Sample Group Board Request Email
Still not sure what to say? No problem, I'll spell it out for you. Feel free to copy this and insert your own personal details.
I've been enjoying your group board, >>Really Lovely Group Board<<, and I'd love to become a contributor. I'm a blogger who specializes in >>Really Lovely Things<<, and my details are below.
Thanks so much for your consideration!
How to Join a Pinterest Group Board, Step 5: Accept the Invite
If all goes well, you'll start to get some invites – maybe in a few hours, maybe a few days, and maybe even a few weeks. It varies quite a lot.
When you DO get invites, you'll find them in the message area we talked about back in Step 2. When you're invited, you'll get a message with the option to join or decline. All you have to do is accept the invite and you'll be able to start contributing.
How to Join a Pinterest Group Board, Step 6: What, is 5 Not Enough?

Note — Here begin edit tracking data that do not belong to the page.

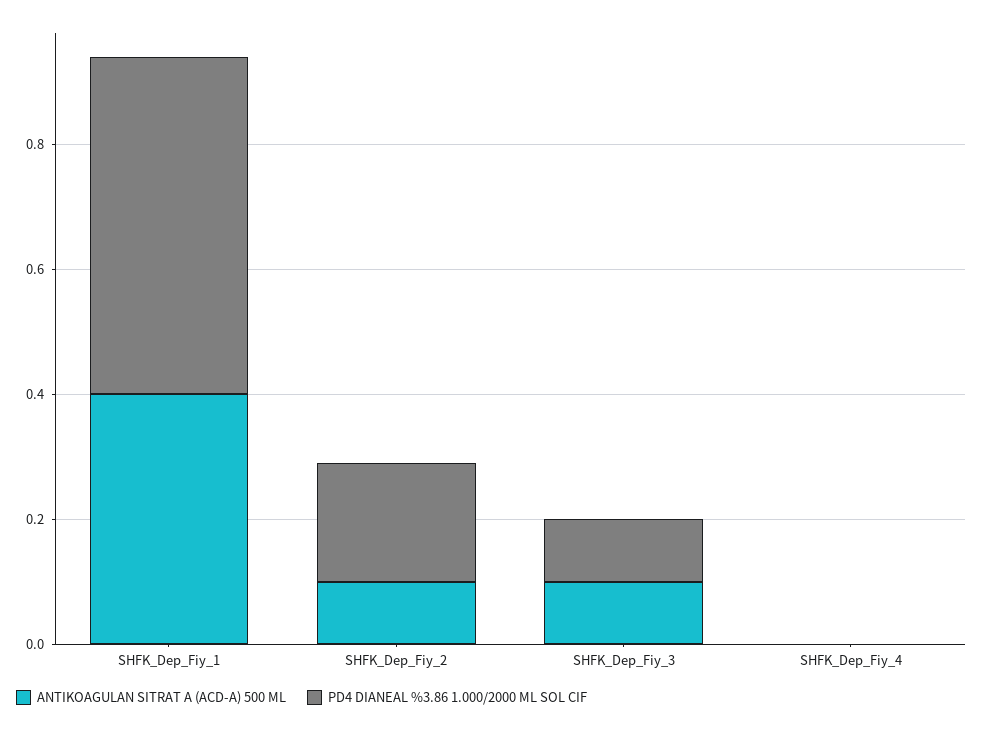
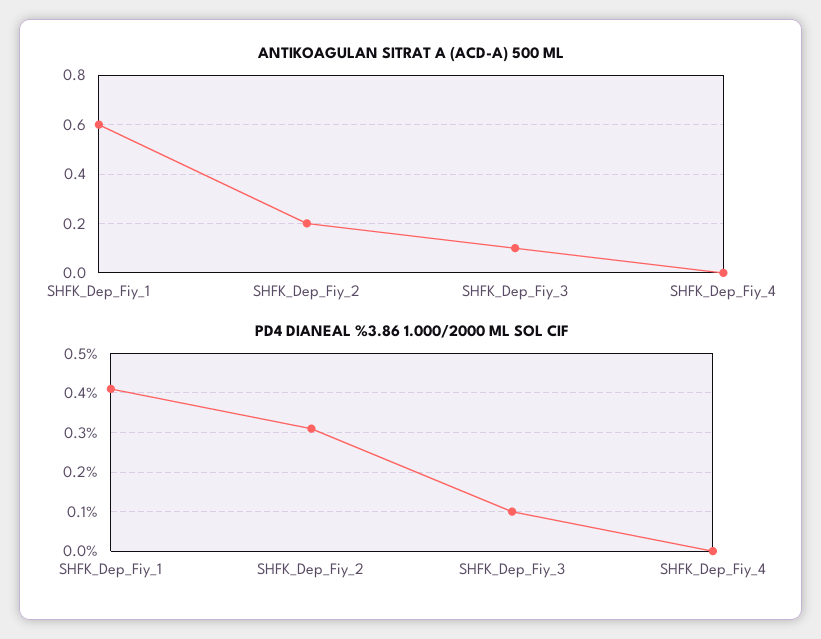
ANTIKOAGULAN SITRAT A (ACD-A) 500 ML, SHFK_Dep_Fiy_1: 0.4 -> 0.6
PD4 DIANEAL %3.86 1.000/2000 ML SOL CIF, SHFK_Dep_Fiy_1: 0.55 -> 0.4
ANTIKOAGULAN SITRAT A (ACD-A) 500 ML, SHFK_Dep_Fiy_2: 0.1 -> 0.2
PD4 DIANEAL %3.86 1.000/2000 ML SOL CIF, SHFK_Dep_Fiy_2: 0.2 -> 0.3

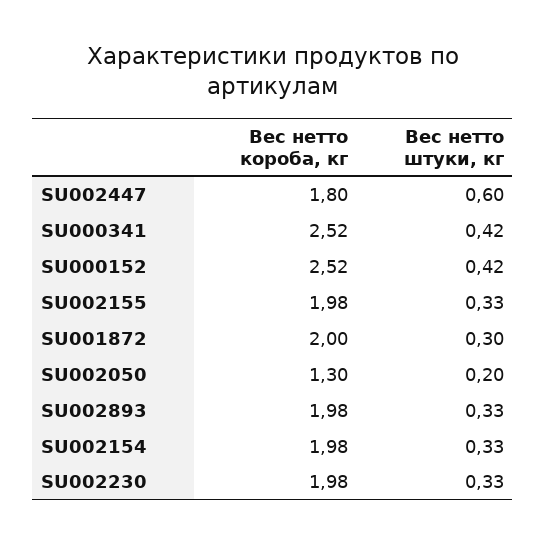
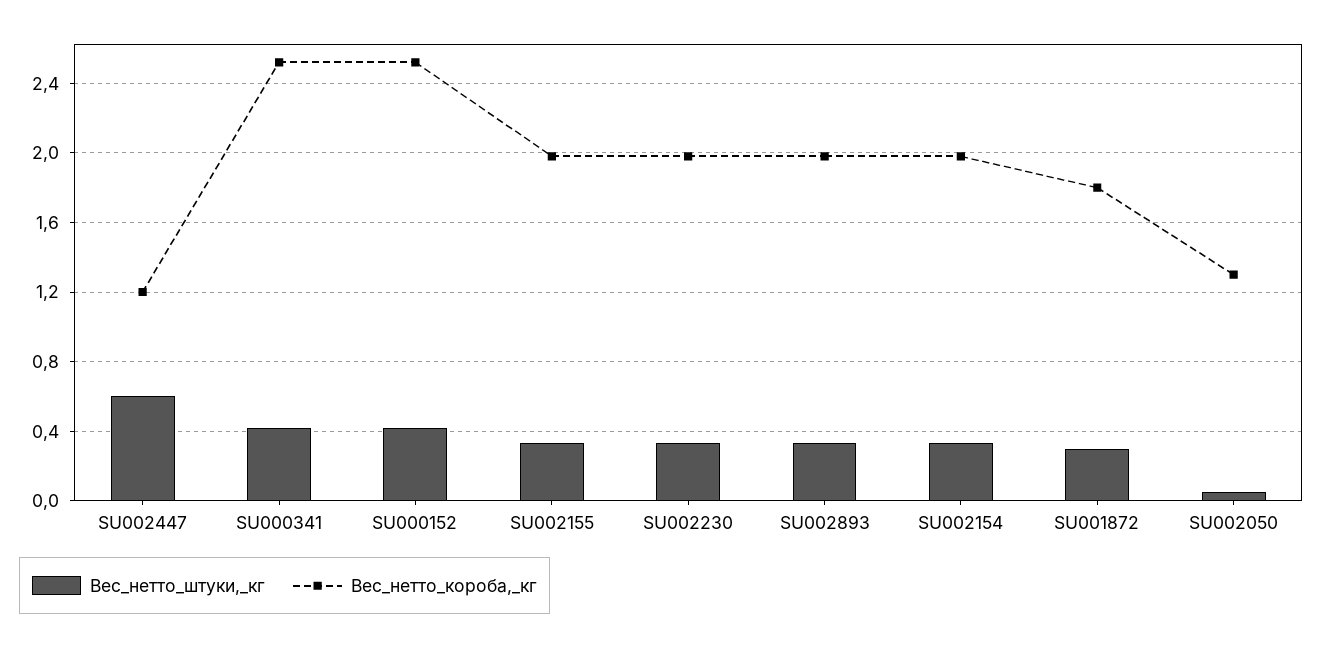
Вес нетто короба, кг, SU002447: 1.8 -> 1.2
Вес нетто короба, кг, SU001872: 2 -> 1.8
Вес нетто штуки, кг, SU002050: 0.2 -> 0.05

That's really all there is to it. This stuff isn't rocket science. It just takes persistence and a bit of politeness. Don't be alarmed, though, if you don't hear back from a lot of the board owners you contact. Plenty of people don't check their accounts very often (or even at all, since some people go inactive). Others will have stopped accepting new contributors without putting up a message to that effect. Some just plain won't want you on their boards, either because you don't have much of a following or they just don't like the looks of you.
All of that is okay.
If you get ignored a lot at first, don't worry about. Save those boards and try again 6-12 months down the road when you have more of a presence. Otherwise, just keep plugging away. It's a numbers game, and you'll eventually get accepted to some good boards if you keep at it.